Currently, commercially available vaccines (both live and killed) that are produced using lentogenic NDV strains are widely used for controlling and preventing ND. Because of this, anti-sera to the virulence motif have had the potential to rapidly differentiate virulent NDV isolates and avirulent NDV strains (i.e. lentogenic vaccine strains) using antigen detection assays [12,16,25]. In this study, the 7 dpi sera obtained from infected chickens with virulent NDV (bearing RRQKRF motif) cross reacted with synthetic peptides containing other virulence motifs but not avirulence motifs. This also implies that the virulence motif could be applied for pathotype-specific serologic immunoassay if antibodies bound to the motif are specifically and sensitively detected in NDV infected chickens. If so, the virulence motif would be a target for a serological test that allows infected birds to be distinguished from vaccinated birds.
For this purpose, we performed pELISA based on the synthetic peptide bearing thevirulence motif (RRQKRF) to determine whether pELISA could differentiate infected birds from vaccinated chickens under field conditions. As shown in Table 1, most of the sera had HI antibody regardless of virulent NDV infection since all birds had received vaccination two times or more. However, there was a significant difference (p < 0.05) in pELISA reactivity between ND outbreak farms (60~91%) and farms without ND outbreak (0~5%). This suggests that most birds with ELISA positive results on ND outbreak farms produce antibodies to the RRQKRF motif following virulent NDV infection, as demonstrated in SPF chickens after challenge with virulent NDV. In contrast, the ELISA-positive signal in a bird on farm F is presumably non-specific considering that the bird was still apparently healthy at that time of sampling.

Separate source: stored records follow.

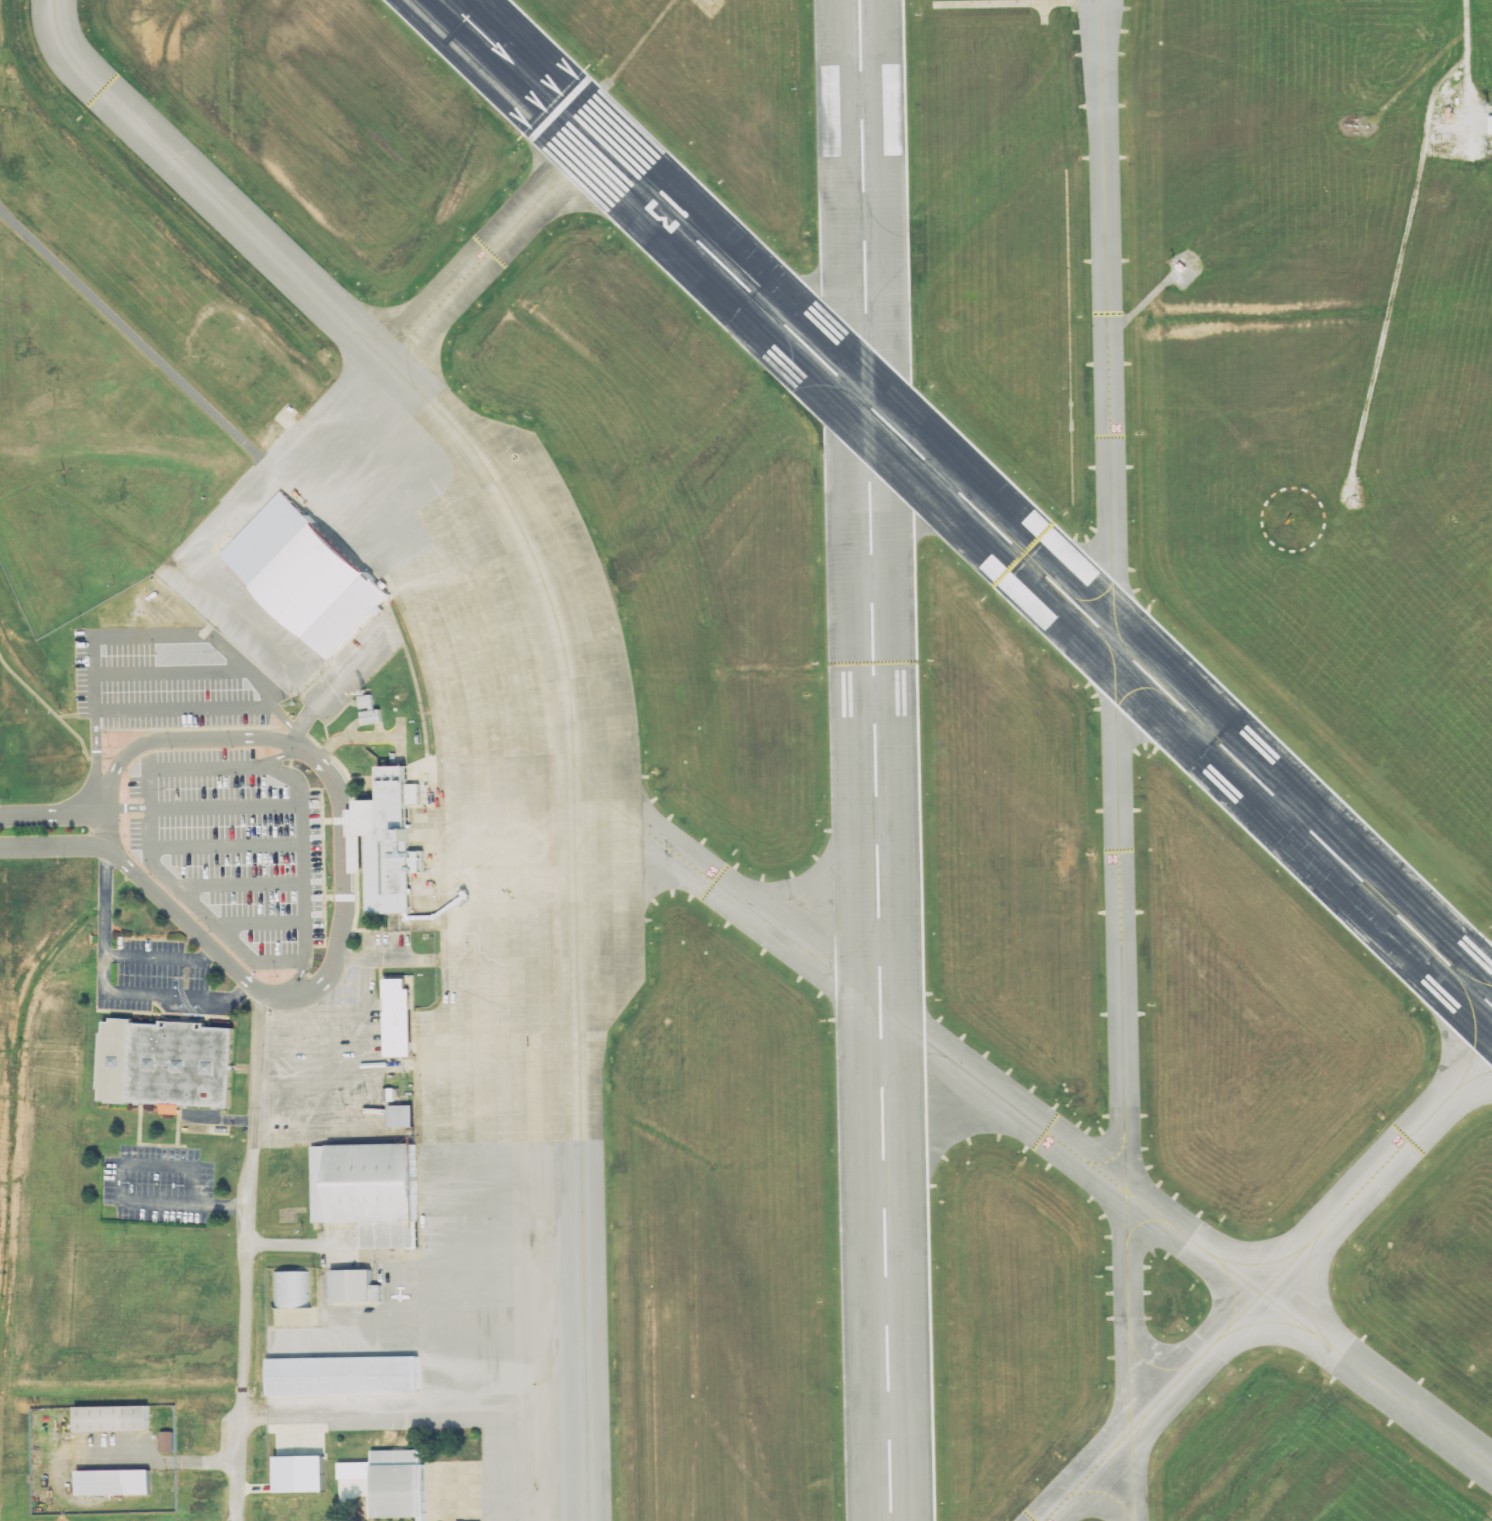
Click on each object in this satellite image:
building: (1470, 129)
airport taxiway: (197, 181)
airport taxiway: (490, 252)
airport taxiway: (1108, 321)
airport runway: (969, 503)
airport hangar: (305, 574)
building: (305, 574)
road: (162, 635)
building: (1078, 661)
parking lot: (354, 665)
road: (170, 674)
parking lot: (161, 681)
road: (337, 684)
road: (184, 709)
building: (368, 709)
road: (293, 732)
road: (289, 755)
road: (96, 756)
airport: (746, 760)
airport runway: (875, 760)
road: (217, 768)
road: (301, 807)
road: (128, 808)
road: (57, 815)
road: (107, 821)
airport terminal: (388, 843)
building: (388, 843)
road: (54, 846)
road: (206, 846)
parking lot: (234, 849)
road: (240, 885)
road: (342, 888)
airport taxiway: (575, 901)
airport taxiway: (1120, 918)
road: (259, 923)
road: (215, 924)
airport apron: (442, 953)
road: (159, 957)
road: (370, 960)
parking lot: (152, 975)
road: (298, 981)
road: (108, 992)
building: (400, 1018)
road: (329, 1023)
parking lot: (334, 1058)
building: (168, 1063)
road: (269, 1073)
road: (329, 1080)
building: (402, 1116)
airport taxiway: (1033, 1120)
road: (376, 1136)
airport taxiway: (1376, 1173)
parking lot: (158, 1185)
airport hangar: (368, 1191)
building: (368, 1191)
road: (119, 1194)
road: (309, 1244)
road: (248, 1256)
building: (355, 1286)
building: (292, 1290)
airport taxiway: (1128, 1357)
airport hangar: (343, 1375)
building: (343, 1375)
airport taxiway: (1151, 1406)
building: (113, 1420)
building: (166, 1442)
road: (171, 1461)
building: (296, 1475)
building: (111, 1483)
airport hangar: (399, 1485)
building: (399, 1485)

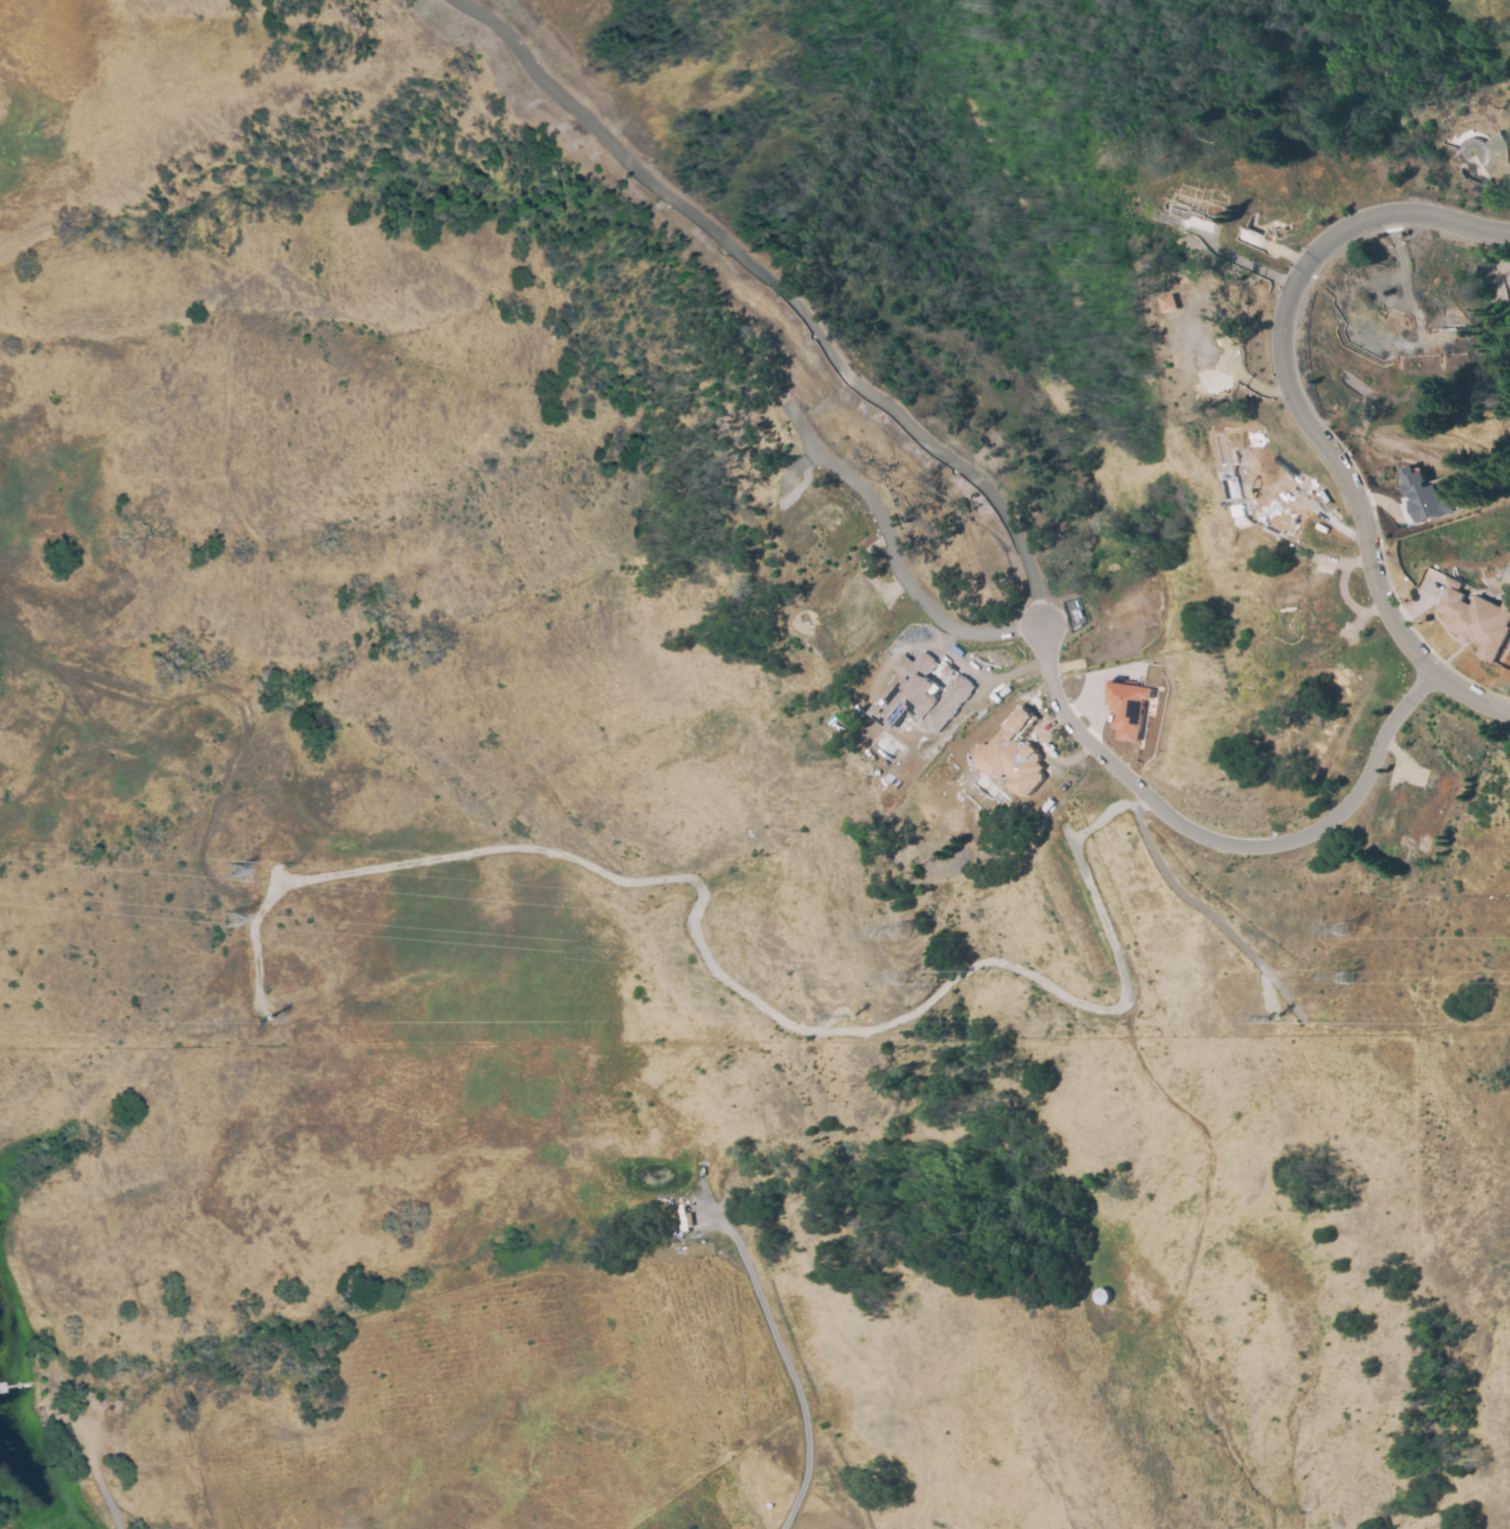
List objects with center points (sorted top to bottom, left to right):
building: (1169, 304)
road: (1293, 411)
building: (1423, 497)
road: (902, 573)
building: (1476, 622)
building: (921, 695)
building: (1129, 706)
building: (1011, 756)
road: (1219, 845)
power tower: (228, 870)
power tower: (226, 921)
power tower: (901, 928)
power tower: (1345, 928)
power tower: (898, 980)
power tower: (1345, 980)
power tower: (862, 1014)
power tower: (1263, 1018)
power tower: (280, 1019)
building: (1101, 1296)

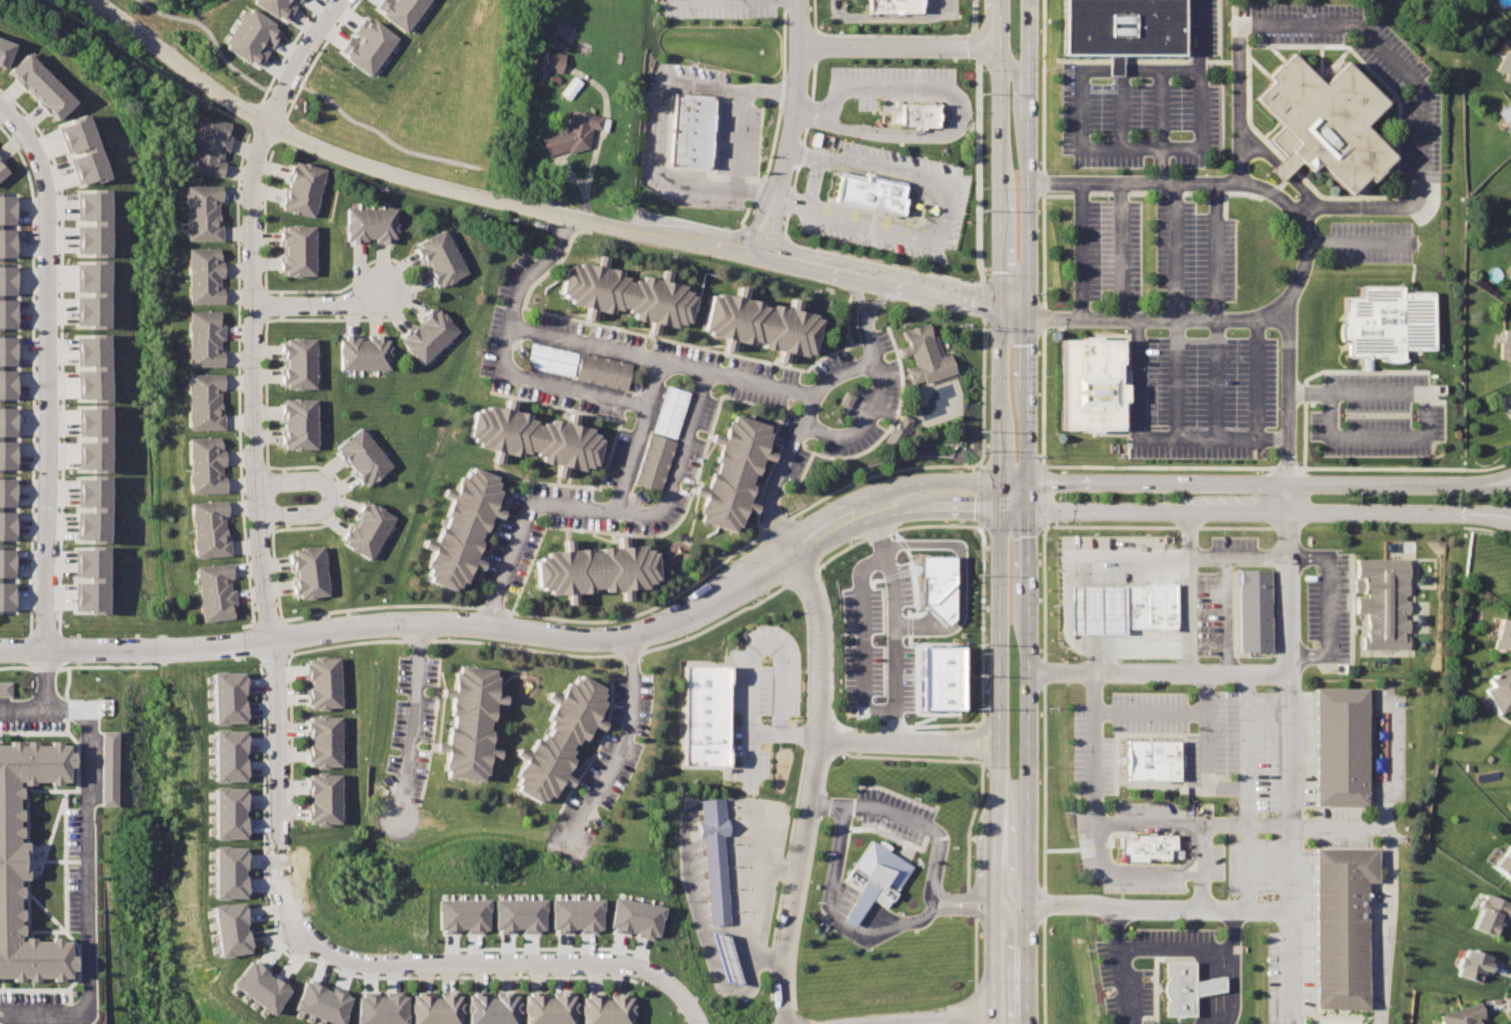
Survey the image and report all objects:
building: (299, 0)
building: (892, 5)
building: (275, 6)
parking lot: (725, 8)
building: (400, 9)
parking lot: (942, 10)
road: (875, 16)
building: (1119, 27)
building: (560, 29)
building: (247, 33)
building: (369, 40)
road: (901, 43)
road: (1375, 43)
building: (3, 48)
building: (552, 60)
building: (1505, 63)
parking lot: (696, 67)
parking lot: (892, 81)
building: (38, 86)
road: (665, 86)
road: (1124, 86)
road: (770, 88)
road: (743, 96)
road: (6, 98)
parking lot: (1145, 105)
road: (1161, 107)
building: (911, 109)
road: (831, 110)
road: (1203, 115)
road: (1078, 117)
building: (1506, 117)
road: (29, 121)
building: (1320, 123)
building: (690, 125)
road: (790, 128)
parking lot: (740, 131)
road: (892, 133)
building: (572, 136)
road: (12, 143)
building: (79, 146)
building: (208, 146)
road: (978, 150)
road: (800, 153)
building: (1, 172)
road: (1218, 180)
road: (811, 181)
road: (734, 186)
building: (301, 188)
road: (754, 188)
building: (864, 188)
road: (789, 200)
parking lot: (949, 204)
road: (539, 207)
road: (941, 210)
building: (199, 212)
building: (88, 218)
building: (6, 222)
building: (368, 224)
road: (1080, 249)
road: (1119, 249)
road: (1214, 249)
building: (295, 250)
parking lot: (1105, 251)
parking lot: (1194, 252)
building: (438, 256)
building: (199, 275)
building: (86, 290)
building: (625, 290)
building: (6, 293)
road: (320, 305)
traffic signals: (1000, 306)
road: (251, 307)
traffic signals: (1025, 310)
road: (1156, 318)
building: (761, 321)
building: (1387, 322)
building: (424, 335)
building: (199, 339)
building: (1503, 346)
building: (361, 352)
building: (923, 355)
road: (661, 358)
building: (551, 359)
building: (84, 362)
building: (296, 362)
building: (6, 364)
building: (602, 370)
road: (47, 372)
road: (1215, 377)
road: (1252, 377)
road: (654, 382)
building: (1087, 384)
road: (876, 385)
parking lot: (1200, 395)
building: (199, 402)
building: (1509, 402)
road: (645, 404)
building: (671, 411)
parking lot: (1377, 414)
road: (1420, 415)
building: (295, 422)
building: (896, 430)
building: (84, 433)
building: (5, 434)
road: (1154, 434)
building: (530, 437)
road: (796, 442)
building: (358, 455)
building: (653, 460)
road: (680, 463)
building: (199, 464)
building: (733, 470)
road: (1268, 483)
road: (330, 494)
traffic signals: (1001, 494)
traffic signals: (1029, 494)
building: (5, 505)
building: (86, 505)
road: (1494, 509)
road: (1267, 510)
road: (1028, 511)
road: (1001, 512)
building: (454, 526)
building: (202, 528)
building: (362, 528)
building: (1066, 543)
building: (593, 567)
building: (306, 573)
building: (5, 574)
building: (84, 575)
road: (1188, 591)
building: (212, 595)
building: (1133, 603)
building: (1381, 606)
building: (1254, 608)
road: (898, 621)
road: (661, 626)
building: (1503, 634)
building: (857, 637)
road: (1125, 646)
road: (133, 647)
road: (1289, 664)
road: (1158, 674)
road: (47, 677)
building: (316, 682)
building: (5, 688)
building: (219, 688)
building: (1501, 690)
parking lot: (765, 695)
road: (24, 704)
building: (706, 712)
road: (406, 720)
building: (463, 720)
road: (785, 736)
building: (554, 737)
road: (912, 740)
building: (318, 741)
building: (1339, 746)
building: (217, 747)
road: (1092, 749)
road: (618, 750)
building: (1145, 758)
building: (106, 767)
road: (813, 786)
parking lot: (1245, 787)
road: (276, 793)
building: (317, 799)
building: (216, 804)
parking lot: (898, 807)
road: (1146, 823)
road: (1290, 825)
road: (937, 834)
road: (1009, 835)
building: (1143, 847)
road: (1198, 849)
building: (7, 855)
building: (715, 858)
building: (216, 864)
building: (1504, 864)
building: (880, 868)
road: (1124, 873)
road: (91, 882)
road: (1199, 892)
building: (571, 908)
road: (1157, 908)
building: (455, 909)
road: (758, 909)
building: (514, 910)
building: (631, 911)
building: (1492, 913)
road: (834, 918)
building: (220, 921)
building: (1340, 922)
road: (1380, 925)
building: (728, 958)
road: (1011, 960)
building: (1474, 962)
road: (510, 963)
road: (1111, 963)
road: (1229, 968)
building: (248, 977)
building: (1179, 986)
building: (312, 995)
building: (371, 1003)
building: (430, 1005)
building: (601, 1005)
building: (487, 1006)
building: (543, 1006)
building: (1464, 1015)
road: (937, 1016)
building: (1486, 1023)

In conclusion, we were the first to examine whether pELISA can discriminate virulent NDV-infected birds from birds that have been vaccinated with whole virus vaccines. Our findings indicate that serological testing using a virulence motif has the potential to differentiate infected from vaccinated birds. This suggests that tests like the pELISA may be suitable as a differentiation between infected and vaccinated animals (DIVA) serological tests that can be used to monitor herds vaccinated with whole virus vaccines, perhaps in combination with antigen and/or virus isolation methods. It should be noted that while we did not test the ability of the pELISA to detect virulent NDV strains with different virulence motifs such as KRQKRF, we found that the RRQKRF-specific antibodies could cross-react quite well with these alternate virulence motifs. Thus, it may be that antibodies raised against the alternate virulence motifs exhibit similar cross-reactivity. Further studies on development of a virulence motif-based immunoassay for DIVA serological test are in progress.
This work was supported by a grant of the National Veterinary Research and Quarantine Service, Korea (RAD15-2008-08-02).